§ **Your objective**
For the records shown below, return an exact copy that excludes the pictures.

§ **Task material**
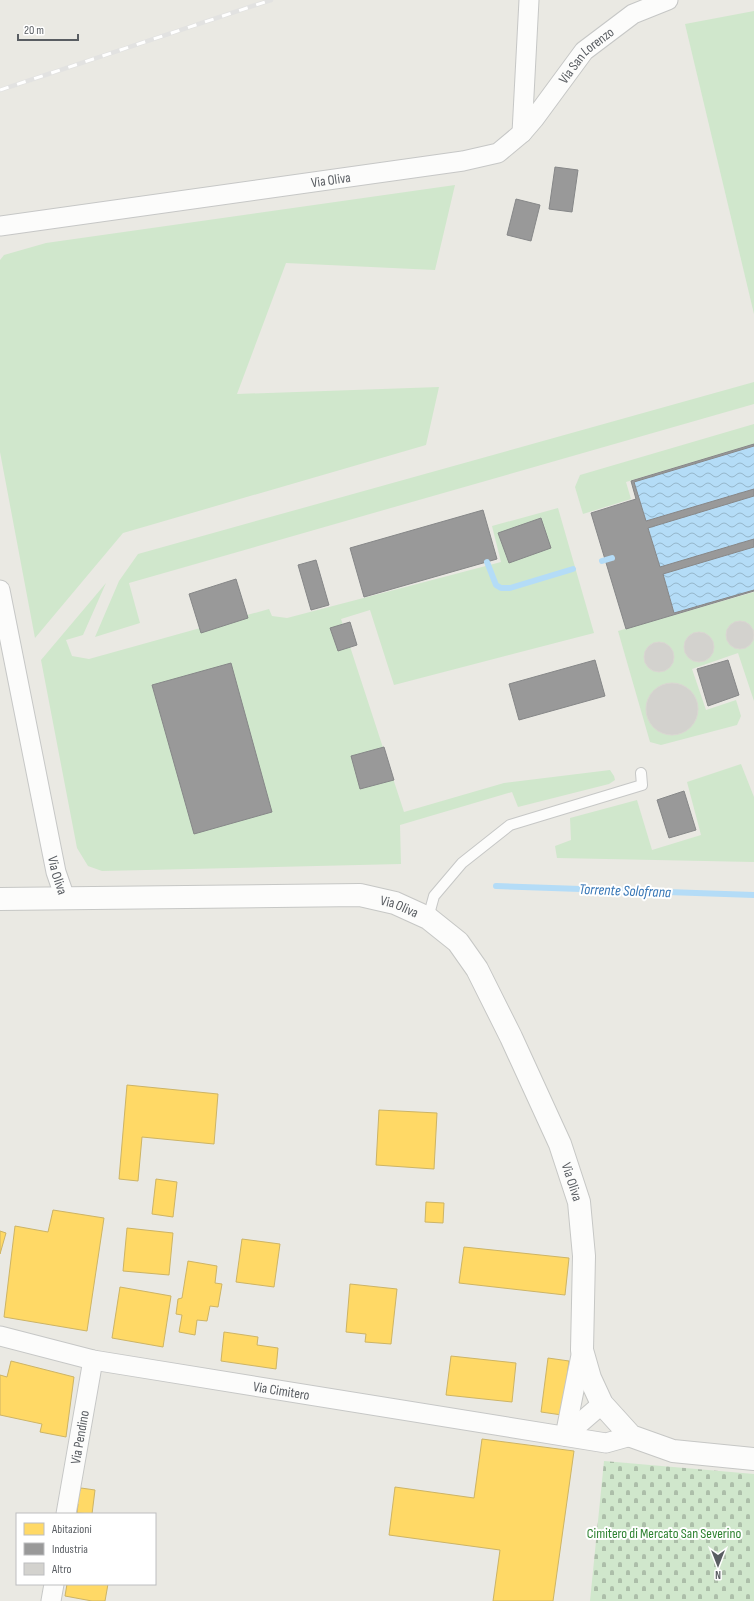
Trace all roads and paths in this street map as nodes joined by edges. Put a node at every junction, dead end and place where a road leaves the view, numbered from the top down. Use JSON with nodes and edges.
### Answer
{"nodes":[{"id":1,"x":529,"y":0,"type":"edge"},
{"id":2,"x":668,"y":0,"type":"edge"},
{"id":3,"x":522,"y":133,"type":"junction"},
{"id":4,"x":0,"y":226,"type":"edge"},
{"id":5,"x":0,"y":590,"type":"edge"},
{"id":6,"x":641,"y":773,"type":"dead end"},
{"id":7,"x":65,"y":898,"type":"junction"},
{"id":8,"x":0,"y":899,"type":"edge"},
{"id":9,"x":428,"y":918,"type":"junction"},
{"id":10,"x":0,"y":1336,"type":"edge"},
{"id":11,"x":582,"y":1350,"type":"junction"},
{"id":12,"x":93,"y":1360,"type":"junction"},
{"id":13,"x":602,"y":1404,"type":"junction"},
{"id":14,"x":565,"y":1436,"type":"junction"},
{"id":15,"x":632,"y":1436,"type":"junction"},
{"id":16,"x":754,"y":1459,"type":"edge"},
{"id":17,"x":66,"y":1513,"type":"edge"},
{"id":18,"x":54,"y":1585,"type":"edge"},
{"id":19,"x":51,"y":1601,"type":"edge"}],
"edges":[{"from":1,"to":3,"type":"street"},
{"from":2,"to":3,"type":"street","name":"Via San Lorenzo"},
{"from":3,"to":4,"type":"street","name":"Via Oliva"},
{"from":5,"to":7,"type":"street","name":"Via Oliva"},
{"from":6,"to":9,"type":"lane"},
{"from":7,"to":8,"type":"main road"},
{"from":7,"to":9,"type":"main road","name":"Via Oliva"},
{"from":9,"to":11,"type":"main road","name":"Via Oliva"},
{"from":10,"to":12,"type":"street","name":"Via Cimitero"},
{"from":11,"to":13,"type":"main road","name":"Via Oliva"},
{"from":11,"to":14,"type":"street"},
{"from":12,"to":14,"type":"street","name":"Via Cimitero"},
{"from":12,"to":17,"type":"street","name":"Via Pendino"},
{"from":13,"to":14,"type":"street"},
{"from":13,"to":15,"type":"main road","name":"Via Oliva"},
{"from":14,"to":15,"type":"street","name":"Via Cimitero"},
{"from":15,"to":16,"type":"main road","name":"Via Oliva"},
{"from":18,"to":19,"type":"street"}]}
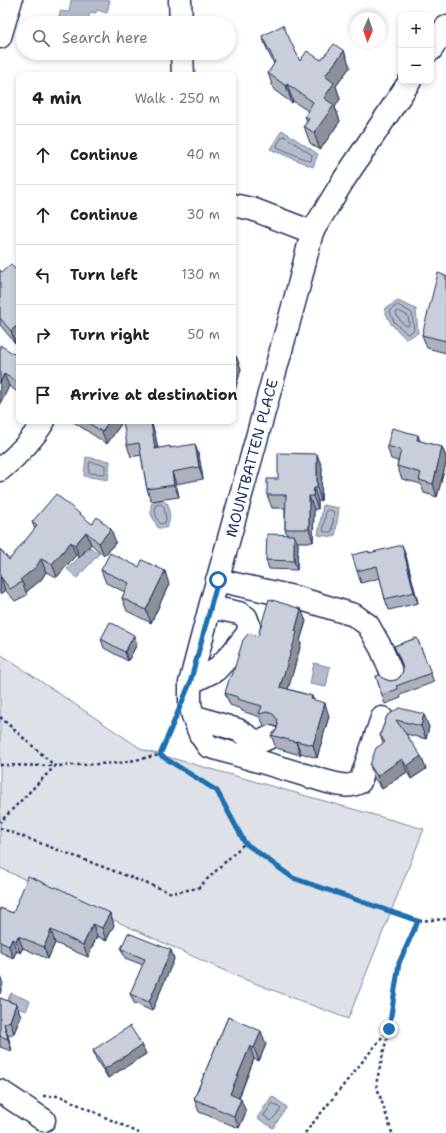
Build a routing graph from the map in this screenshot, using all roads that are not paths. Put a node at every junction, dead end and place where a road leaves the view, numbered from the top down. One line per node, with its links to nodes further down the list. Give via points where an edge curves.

§ **Task output**
Trace all roads and paths in this street map as nodes joined by edges. Put a node at every junction, dead end and place where a road leaves the view, numbered from the top down. Use JSON with nodes and edges.
### Answer
{"nodes":[{"id":1,"x":529,"y":0,"type":"edge"},
{"id":2,"x":668,"y":0,"type":"edge"},
{"id":3,"x":522,"y":133,"type":"junction"},
{"id":4,"x":0,"y":226,"type":"edge"},
{"id":5,"x":0,"y":590,"type":"edge"},
{"id":6,"x":641,"y":773,"type":"dead end"},
{"id":7,"x":65,"y":898,"type":"junction"},
{"id":8,"x":0,"y":899,"type":"edge"},
{"id":9,"x":428,"y":918,"type":"junction"},
{"id":10,"x":0,"y":1336,"type":"edge"},
{"id":11,"x":582,"y":1350,"type":"junction"},
{"id":12,"x":93,"y":1360,"type":"junction"},
{"id":13,"x":602,"y":1404,"type":"junction"},
{"id":14,"x":565,"y":1436,"type":"junction"},
{"id":15,"x":632,"y":1436,"type":"junction"},
{"id":16,"x":754,"y":1459,"type":"edge"},
{"id":17,"x":66,"y":1513,"type":"edge"},
{"id":18,"x":54,"y":1585,"type":"edge"},
{"id":19,"x":51,"y":1601,"type":"edge"}],
"edges":[{"from":1,"to":3,"type":"street"},
{"from":2,"to":3,"type":"street","name":"Via San Lorenzo"},
{"from":3,"to":4,"type":"street","name":"Via Oliva"},
{"from":5,"to":7,"type":"street","name":"Via Oliva"},
{"from":6,"to":9,"type":"lane"},
{"from":7,"to":8,"type":"main road"},
{"from":7,"to":9,"type":"main road","name":"Via Oliva"},
{"from":9,"to":11,"type":"main road","name":"Via Oliva"},
{"from":10,"to":12,"type":"street","name":"Via Cimitero"},
{"from":11,"to":13,"type":"main road","name":"Via Oliva"},
{"from":11,"to":14,"type":"street"},
{"from":12,"to":14,"type":"street","name":"Via Cimitero"},
{"from":12,"to":17,"type":"street","name":"Via Pendino"},
{"from":13,"to":14,"type":"street"},
{"from":13,"to":15,"type":"main road","name":"Via Oliva"},
{"from":14,"to":15,"type":"street","name":"Via Cimitero"},
{"from":15,"to":16,"type":"main road","name":"Via Oliva"},
{"from":18,"to":19,"type":"street"}]}
Build a routing graph from the map in this screenshot, using all roads that are not paths. Put a node at every junction, dead end and place where a road leaves the view, numbered from the top down. One line per node, with its links to nodes further down the list. Give via points where an edge curves.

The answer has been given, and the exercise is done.